64.心当たりのある物語

 お茶菓子ではなく、軽食が用意された。サラダやハム、卵はそれぞれ盛られている。その横に数種類のパンが積まれた。壁際にビュッフェのように並んだ料理から、よい香りが漂う。


「給仕は不要よ、下がっていいわ」


 カレンデュラの指示で、侍女が全員退出した。最後に確認した執事が一礼し、扉をきっちりと閉める。男女二人きりにならない上、剣技ならティアレラが一番強いだろう。護衛もいらないと判断されたようだ。


「好きなように取って食べましょう」


 カレンデュラはどこか楽しそうな声で告げ、さっさと席を立った。続いたのはビオラ、ティアレラ。最後にクレチマスが続く。


 リッピアは客室で待機だった。可哀想だが、この部屋にいても日本語がわからない。それならと、お気に入りの恋愛小説が並ぶ部屋をリッピアに開放した。カレンデュラの予想以上に、リッピアは喜ぶ。侍女もつけたので、不自由しないだろう。


「こういう形式って、あまりないのよね」


「夜会の料理はこんな感じでしょ?」


 うきうきするカレンデュラに、ビオラは首を傾げた。先日初めて参加した夜会は、壁際に料理が並んでいた気がする。


「あれは給仕係がいて、取ってくれるのよ。自分で好きな量を取れるわけじゃないの」


 ティアレラは砕けた口調で説明する。その間も、せっせと手元の皿に料理を盛っていた。山盛りサラダの上に、ハムがこれでもかと載る。絶妙なバランス感覚で、皿を傾けて運んでいった。


「食べ過ぎじゃないか?」


「ちょっと! レディに対して失礼よ」


 クレチマスの呟きに、ビオラがむっとした顔で抗議する。面倒なのか「悪かった」とあっさり降伏するクレチマスは、パンの横にスクランブルエッグだけを載せた。よく見れば、ジャムの瓶を手にしている。

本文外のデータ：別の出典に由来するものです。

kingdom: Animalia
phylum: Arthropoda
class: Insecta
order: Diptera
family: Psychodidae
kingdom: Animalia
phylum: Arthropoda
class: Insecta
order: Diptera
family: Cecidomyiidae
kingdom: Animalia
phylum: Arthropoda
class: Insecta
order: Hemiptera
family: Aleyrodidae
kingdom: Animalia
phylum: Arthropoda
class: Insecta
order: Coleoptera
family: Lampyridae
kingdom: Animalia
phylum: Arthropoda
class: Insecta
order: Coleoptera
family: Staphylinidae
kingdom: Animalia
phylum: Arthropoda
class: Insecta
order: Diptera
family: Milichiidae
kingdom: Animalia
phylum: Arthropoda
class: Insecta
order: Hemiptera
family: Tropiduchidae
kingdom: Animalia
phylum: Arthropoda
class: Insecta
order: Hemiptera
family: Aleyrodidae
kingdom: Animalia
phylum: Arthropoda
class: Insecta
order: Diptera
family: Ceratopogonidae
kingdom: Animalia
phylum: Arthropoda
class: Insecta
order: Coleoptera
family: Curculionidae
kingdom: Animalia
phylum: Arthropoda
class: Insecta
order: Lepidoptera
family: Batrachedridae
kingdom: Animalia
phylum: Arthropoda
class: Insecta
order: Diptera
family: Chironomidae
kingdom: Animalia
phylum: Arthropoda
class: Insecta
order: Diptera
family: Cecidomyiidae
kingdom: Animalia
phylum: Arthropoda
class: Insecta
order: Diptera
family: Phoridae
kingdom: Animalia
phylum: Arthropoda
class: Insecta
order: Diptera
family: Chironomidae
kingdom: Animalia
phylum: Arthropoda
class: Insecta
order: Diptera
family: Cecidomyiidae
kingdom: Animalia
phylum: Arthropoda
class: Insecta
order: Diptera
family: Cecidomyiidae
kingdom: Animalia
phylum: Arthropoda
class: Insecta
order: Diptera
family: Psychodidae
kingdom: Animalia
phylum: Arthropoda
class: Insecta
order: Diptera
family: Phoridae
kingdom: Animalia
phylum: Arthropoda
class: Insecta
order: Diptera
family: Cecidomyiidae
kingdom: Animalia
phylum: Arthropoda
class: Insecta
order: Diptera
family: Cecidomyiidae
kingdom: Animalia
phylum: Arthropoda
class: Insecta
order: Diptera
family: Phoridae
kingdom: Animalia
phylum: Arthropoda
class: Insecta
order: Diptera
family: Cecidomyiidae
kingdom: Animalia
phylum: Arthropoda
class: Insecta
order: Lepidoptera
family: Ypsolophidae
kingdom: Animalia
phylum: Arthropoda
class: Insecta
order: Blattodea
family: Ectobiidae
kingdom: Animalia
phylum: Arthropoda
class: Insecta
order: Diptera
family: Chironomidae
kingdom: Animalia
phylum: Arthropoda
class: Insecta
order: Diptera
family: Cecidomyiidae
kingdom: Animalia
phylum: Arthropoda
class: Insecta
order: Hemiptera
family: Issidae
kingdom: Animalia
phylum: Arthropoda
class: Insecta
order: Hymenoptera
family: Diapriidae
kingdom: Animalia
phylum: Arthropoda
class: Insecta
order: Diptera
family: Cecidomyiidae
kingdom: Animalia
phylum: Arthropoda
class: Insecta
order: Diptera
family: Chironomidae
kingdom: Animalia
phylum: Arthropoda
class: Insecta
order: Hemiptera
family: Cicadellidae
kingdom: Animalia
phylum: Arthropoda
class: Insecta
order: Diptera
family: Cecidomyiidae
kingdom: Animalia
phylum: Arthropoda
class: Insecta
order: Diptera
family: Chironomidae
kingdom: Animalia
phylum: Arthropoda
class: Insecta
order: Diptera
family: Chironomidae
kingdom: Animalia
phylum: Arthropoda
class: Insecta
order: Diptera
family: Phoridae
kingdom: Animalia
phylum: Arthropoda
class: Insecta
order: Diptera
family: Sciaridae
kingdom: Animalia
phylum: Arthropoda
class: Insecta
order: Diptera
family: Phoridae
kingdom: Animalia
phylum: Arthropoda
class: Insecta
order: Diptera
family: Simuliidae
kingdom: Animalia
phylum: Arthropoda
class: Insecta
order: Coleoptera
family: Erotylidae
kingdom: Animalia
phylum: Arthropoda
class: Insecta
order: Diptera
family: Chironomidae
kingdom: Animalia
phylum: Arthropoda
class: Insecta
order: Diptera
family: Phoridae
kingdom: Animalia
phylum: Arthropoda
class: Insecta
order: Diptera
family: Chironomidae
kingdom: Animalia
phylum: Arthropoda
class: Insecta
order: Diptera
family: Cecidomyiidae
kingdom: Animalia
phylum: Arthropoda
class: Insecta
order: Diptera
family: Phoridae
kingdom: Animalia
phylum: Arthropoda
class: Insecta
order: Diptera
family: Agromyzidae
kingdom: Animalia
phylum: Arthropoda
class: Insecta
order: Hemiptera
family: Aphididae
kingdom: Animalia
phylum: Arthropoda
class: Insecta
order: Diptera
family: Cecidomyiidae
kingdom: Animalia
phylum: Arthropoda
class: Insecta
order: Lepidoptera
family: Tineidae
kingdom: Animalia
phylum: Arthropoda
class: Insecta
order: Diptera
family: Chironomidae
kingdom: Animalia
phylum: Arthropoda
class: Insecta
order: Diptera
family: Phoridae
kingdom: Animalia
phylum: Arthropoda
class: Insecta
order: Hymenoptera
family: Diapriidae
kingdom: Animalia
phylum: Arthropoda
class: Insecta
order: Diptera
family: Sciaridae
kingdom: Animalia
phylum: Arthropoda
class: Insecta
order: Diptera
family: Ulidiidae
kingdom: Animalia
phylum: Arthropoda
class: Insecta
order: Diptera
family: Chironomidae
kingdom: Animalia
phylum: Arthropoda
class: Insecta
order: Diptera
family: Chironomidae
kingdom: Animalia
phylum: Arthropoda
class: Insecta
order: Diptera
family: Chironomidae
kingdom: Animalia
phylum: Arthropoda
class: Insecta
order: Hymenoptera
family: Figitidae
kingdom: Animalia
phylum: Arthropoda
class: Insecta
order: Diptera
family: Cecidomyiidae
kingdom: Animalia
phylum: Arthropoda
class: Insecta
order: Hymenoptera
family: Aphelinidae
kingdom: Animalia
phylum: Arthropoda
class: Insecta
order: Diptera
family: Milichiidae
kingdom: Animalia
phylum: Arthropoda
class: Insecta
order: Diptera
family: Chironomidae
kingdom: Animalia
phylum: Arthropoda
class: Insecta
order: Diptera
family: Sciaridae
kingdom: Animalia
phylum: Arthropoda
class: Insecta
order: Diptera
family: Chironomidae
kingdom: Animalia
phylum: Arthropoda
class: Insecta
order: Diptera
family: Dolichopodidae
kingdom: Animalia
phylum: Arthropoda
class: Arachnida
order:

 食べ物の好みがよく出た皿を前に、カレンデュラが口火を切った。


「今回は来てもらって助かったわ。以前、日本の話をしたじゃない? 物語が全部少しずつ当て嵌まるけれど、もしかしたら全部違うのではないか、って」


 そこまで説明する間に、長細いパンに切れ目を入れてハムと卵、サラダを彩りよく詰め込む。ホットドックに似た形状の軽食を、ぱくりと噛んだ。貴族令嬢らしからぬ所作だが、日本人同士、誰も指摘しなかった。食べ終わるまで話が中断する。


「確かに全部が少しずつなのよね……クロス……なんだっけ? コラボみたいな感じ」


 ビオラはバターとジャムだけのパンを齧る。山盛りバターに、驚いたティアレラの目が釘付けになった。


「先日思い出したのよ。別のお話でかなり近い物語があるわ」


 一口目を食べ終えたカレンデュラは、紅茶で喉を潤して微笑む。唇の端に残ったトマトソースを、行儀悪く指先で拭った。


『コロナリア建国記、誰か知ってる?』


 伝記に近い硬い文章で、若者より年配者受けする物語だった。有名小説家が合間を縫って書き綴り、三十五巻まで発行される。未完で亡くなったため、結末は誰も知らない。その意味で、話題になった小説だった。


『タイトルくらいは』


 ビオラが正直に答えると、クレチマスも同じくと倣う。ティアレラはしばらく考え……ぽつりと呟いた。